IDFC Bank’s (IDFCB) ₹42,200-crore senior bonds (to be transferred from IDFC) and the proposed ₹10,000-crore senior infrastructure bonds have been assigned a ‘Provisional IND AAA’ rating, with a stable outlook, by India Ratings and Research (Ind-Ra).

The assignment of the final rating is subject to the inclusion of IDFCB in the Second Schedule of the Reserve Bank of India (RBI) Act, 1934, it added.

IDFCB is likely to start banking operations from October 1, and it will be 53 per cent owned by IDFC Financial Holding Company, a 100 per cent subsidiary of IDFC (IND AAA/Stable), with the rest held by IDFC’s shareholders.

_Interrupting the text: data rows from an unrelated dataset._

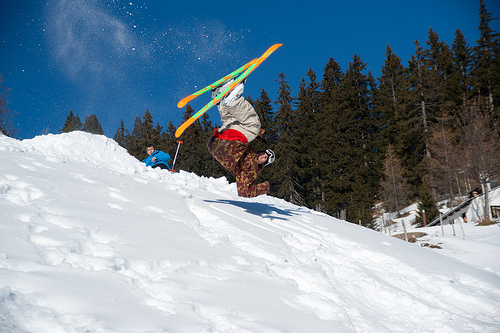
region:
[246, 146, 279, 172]
the head of a man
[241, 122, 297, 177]
the head of a man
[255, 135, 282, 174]
the head of a man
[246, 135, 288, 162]
the head of a man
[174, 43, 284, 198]
Skier performing trick on the snow.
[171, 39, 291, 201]
skier jumping upside down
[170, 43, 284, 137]
green and orange skis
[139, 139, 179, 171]
man in blue jacket lying in snow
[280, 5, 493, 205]
tall green pine trees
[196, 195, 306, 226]
shadow of skier on snow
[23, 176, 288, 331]
white snow with footprints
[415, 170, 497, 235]
small white house near trees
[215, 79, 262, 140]
white snow pants on skier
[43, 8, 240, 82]
snow flying through air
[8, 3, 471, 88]
dark blue sky above tree tops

The rating reflects IDFCB’s robust credit buffers and Ind-Ra’s expectations of its ability and willingness to raise equity and maintain capital buffers superior to its sector peers, Ind-Ra said. This would enable it to cushion downside risks stemming from its existing concentrated wholesale lending book, it added.

IDFCB’s starting Tier I capital ratio of around 18 per cent will be the highest among its sector peers while its proactive general loan loss provisioning of around 8 per cent (ahead of the sector) provides significant comfort against potential stressed assets, the credit rating agency said.

Credit costs Ind-Ra also expects the operating buffers to be aided by existing provisions, which will keep credit costs subdued in the medium term.

The rating factors in IDFC’s legacy of strong risk management practices and tight loan monitoring systems, which should enable IDFCB to contain credit losses from an incremental book at a comparable level to its peers.

Ind-Ra believes IDFCB’s banking operations will strengthen the existing balance sheet by reducing the asset concentration risk while diversifying its funding profile through accretion of low-cost deposits.

However, the challenge for a successful transition would be its ability to differentiate itself in a competitive business.

Ind-Ra expects IDFCB’s credit costs to be cushioned by its contingency buffers, which could potentially offset the impact from any incremental slippages in the infrastructure sector.